Entries provided:
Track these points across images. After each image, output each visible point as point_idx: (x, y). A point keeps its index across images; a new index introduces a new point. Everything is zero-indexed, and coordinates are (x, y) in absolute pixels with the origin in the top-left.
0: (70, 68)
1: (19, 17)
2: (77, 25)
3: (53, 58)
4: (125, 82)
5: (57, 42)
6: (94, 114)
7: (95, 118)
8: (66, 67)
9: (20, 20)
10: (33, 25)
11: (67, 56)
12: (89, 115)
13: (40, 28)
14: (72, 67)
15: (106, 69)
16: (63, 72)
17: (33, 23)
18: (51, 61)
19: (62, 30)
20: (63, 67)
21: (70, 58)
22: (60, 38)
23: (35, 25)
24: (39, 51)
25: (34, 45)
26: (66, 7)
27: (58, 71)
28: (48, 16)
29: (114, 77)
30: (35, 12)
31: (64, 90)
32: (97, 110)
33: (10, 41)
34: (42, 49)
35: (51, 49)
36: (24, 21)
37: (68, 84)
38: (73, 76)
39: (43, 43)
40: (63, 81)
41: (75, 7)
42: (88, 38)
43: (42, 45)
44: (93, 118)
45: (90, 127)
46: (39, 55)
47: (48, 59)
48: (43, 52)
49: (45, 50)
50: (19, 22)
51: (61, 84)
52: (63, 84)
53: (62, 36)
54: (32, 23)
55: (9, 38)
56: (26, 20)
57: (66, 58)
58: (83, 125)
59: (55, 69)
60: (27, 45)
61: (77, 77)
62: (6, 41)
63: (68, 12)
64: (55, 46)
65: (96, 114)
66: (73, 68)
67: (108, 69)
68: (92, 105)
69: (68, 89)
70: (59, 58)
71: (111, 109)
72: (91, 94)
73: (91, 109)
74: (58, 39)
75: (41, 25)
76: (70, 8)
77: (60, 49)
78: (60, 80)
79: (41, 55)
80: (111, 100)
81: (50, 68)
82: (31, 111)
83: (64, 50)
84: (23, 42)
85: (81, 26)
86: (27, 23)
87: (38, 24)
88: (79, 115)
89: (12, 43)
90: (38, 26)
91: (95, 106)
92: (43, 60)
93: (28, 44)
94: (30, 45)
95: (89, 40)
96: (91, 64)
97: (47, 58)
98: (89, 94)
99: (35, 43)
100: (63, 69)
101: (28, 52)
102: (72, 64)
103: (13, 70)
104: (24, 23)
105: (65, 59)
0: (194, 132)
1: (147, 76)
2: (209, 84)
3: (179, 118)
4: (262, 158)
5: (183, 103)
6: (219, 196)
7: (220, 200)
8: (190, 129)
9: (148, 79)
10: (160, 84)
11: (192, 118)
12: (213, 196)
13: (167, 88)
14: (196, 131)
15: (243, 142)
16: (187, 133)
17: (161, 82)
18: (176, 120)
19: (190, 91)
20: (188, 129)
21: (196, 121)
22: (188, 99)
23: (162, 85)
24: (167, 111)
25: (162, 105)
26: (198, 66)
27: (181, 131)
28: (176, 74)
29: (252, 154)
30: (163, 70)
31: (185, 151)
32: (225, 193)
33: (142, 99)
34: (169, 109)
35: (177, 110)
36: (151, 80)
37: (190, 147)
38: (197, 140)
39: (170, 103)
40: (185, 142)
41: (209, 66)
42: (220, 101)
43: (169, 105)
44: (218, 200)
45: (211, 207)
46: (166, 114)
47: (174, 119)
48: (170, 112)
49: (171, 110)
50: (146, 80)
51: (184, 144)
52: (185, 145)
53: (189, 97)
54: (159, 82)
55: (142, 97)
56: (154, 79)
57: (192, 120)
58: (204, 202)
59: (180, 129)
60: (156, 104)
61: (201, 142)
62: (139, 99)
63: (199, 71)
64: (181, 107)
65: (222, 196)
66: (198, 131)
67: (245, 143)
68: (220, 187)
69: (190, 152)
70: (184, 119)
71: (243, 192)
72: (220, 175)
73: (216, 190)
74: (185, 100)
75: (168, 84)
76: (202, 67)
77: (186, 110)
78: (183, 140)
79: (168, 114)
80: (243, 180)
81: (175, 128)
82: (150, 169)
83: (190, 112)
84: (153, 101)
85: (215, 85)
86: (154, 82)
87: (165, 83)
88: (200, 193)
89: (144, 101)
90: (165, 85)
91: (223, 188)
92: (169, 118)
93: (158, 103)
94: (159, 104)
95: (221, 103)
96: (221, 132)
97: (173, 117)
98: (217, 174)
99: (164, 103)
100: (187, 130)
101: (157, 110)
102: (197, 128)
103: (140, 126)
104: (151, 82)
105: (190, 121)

Action item:
Reproduce the entries above, substituting "0-based" for "zero-indexed" and leaving every other character unchanged.

Expected answer:
Track these points across images. After each image, output each visible point as point_idx: (x, y). A point keeps its index across images; a new index introduces a new point. Everything is 0-based, and coordinates are (x, y) in absolute pixels with the origin in the top-left.
0: (70, 68)
1: (19, 17)
2: (77, 25)
3: (53, 58)
4: (125, 82)
5: (57, 42)
6: (94, 114)
7: (95, 118)
8: (66, 67)
9: (20, 20)
10: (33, 25)
11: (67, 56)
12: (89, 115)
13: (40, 28)
14: (72, 67)
15: (106, 69)
16: (63, 72)
17: (33, 23)
18: (51, 61)
19: (62, 30)
20: (63, 67)
21: (70, 58)
22: (60, 38)
23: (35, 25)
24: (39, 51)
25: (34, 45)
26: (66, 7)
27: (58, 71)
28: (48, 16)
29: (114, 77)
30: (35, 12)
31: (64, 90)
32: (97, 110)
33: (10, 41)
34: (42, 49)
35: (51, 49)
36: (24, 21)
37: (68, 84)
38: (73, 76)
39: (43, 43)
40: (63, 81)
41: (75, 7)
42: (88, 38)
43: (42, 45)
44: (93, 118)
45: (90, 127)
46: (39, 55)
47: (48, 59)
48: (43, 52)
49: (45, 50)
50: (19, 22)
51: (61, 84)
52: (63, 84)
53: (62, 36)
54: (32, 23)
55: (9, 38)
56: (26, 20)
57: (66, 58)
58: (83, 125)
59: (55, 69)
60: (27, 45)
61: (77, 77)
62: (6, 41)
63: (68, 12)
64: (55, 46)
65: (96, 114)
66: (73, 68)
67: (108, 69)
68: (92, 105)
69: (68, 89)
70: (59, 58)
71: (111, 109)
72: (91, 94)
73: (91, 109)
74: (58, 39)
75: (41, 25)
76: (70, 8)
77: (60, 49)
78: (60, 80)
79: (41, 55)
80: (111, 100)
81: (50, 68)
82: (31, 111)
83: (64, 50)
84: (23, 42)
85: (81, 26)
86: (27, 23)
87: (38, 24)
88: (79, 115)
89: (12, 43)
90: (38, 26)
91: (95, 106)
92: (43, 60)
93: (28, 44)
94: (30, 45)
95: (89, 40)
96: (91, 64)
97: (47, 58)
98: (89, 94)
99: (35, 43)
100: (63, 69)
101: (28, 52)
102: (72, 64)
103: (13, 70)
104: (24, 23)
105: (65, 59)
0: (194, 132)
1: (147, 76)
2: (209, 84)
3: (179, 118)
4: (262, 158)
5: (183, 103)
6: (219, 196)
7: (220, 200)
8: (190, 129)
9: (148, 79)
10: (160, 84)
11: (192, 118)
12: (213, 196)
13: (167, 88)
14: (196, 131)
15: (243, 142)
16: (187, 133)
17: (161, 82)
18: (176, 120)
19: (190, 91)
20: (188, 129)
21: (196, 121)
22: (188, 99)
23: (162, 85)
24: (167, 111)
25: (162, 105)
26: (198, 66)
27: (181, 131)
28: (176, 74)
29: (252, 154)
30: (163, 70)
31: (185, 151)
32: (225, 193)
33: (142, 99)
34: (169, 109)
35: (177, 110)
36: (151, 80)
37: (190, 147)
38: (197, 140)
39: (170, 103)
40: (185, 142)
41: (209, 66)
42: (220, 101)
43: (169, 105)
44: (218, 200)
45: (211, 207)
46: (166, 114)
47: (174, 119)
48: (170, 112)
49: (171, 110)
50: (146, 80)
51: (184, 144)
52: (185, 145)
53: (189, 97)
54: (159, 82)
55: (142, 97)
56: (154, 79)
57: (192, 120)
58: (204, 202)
59: (180, 129)
60: (156, 104)
61: (201, 142)
62: (139, 99)
63: (199, 71)
64: (181, 107)
65: (222, 196)
66: (198, 131)
67: (245, 143)
68: (220, 187)
69: (190, 152)
70: (184, 119)
71: (243, 192)
72: (220, 175)
73: (216, 190)
74: (185, 100)
75: (168, 84)
76: (202, 67)
77: (186, 110)
78: (183, 140)
79: (168, 114)
80: (243, 180)
81: (175, 128)
82: (150, 169)
83: (190, 112)
84: (153, 101)
85: (215, 85)
86: (154, 82)
87: (165, 83)
88: (200, 193)
89: (144, 101)
90: (165, 85)
91: (223, 188)
92: (169, 118)
93: (158, 103)
94: (159, 104)
95: (221, 103)
96: (221, 132)
97: (173, 117)
98: (217, 174)
99: (164, 103)
100: (187, 130)
101: (157, 110)
102: (197, 128)
103: (140, 126)
104: (151, 82)
105: (190, 121)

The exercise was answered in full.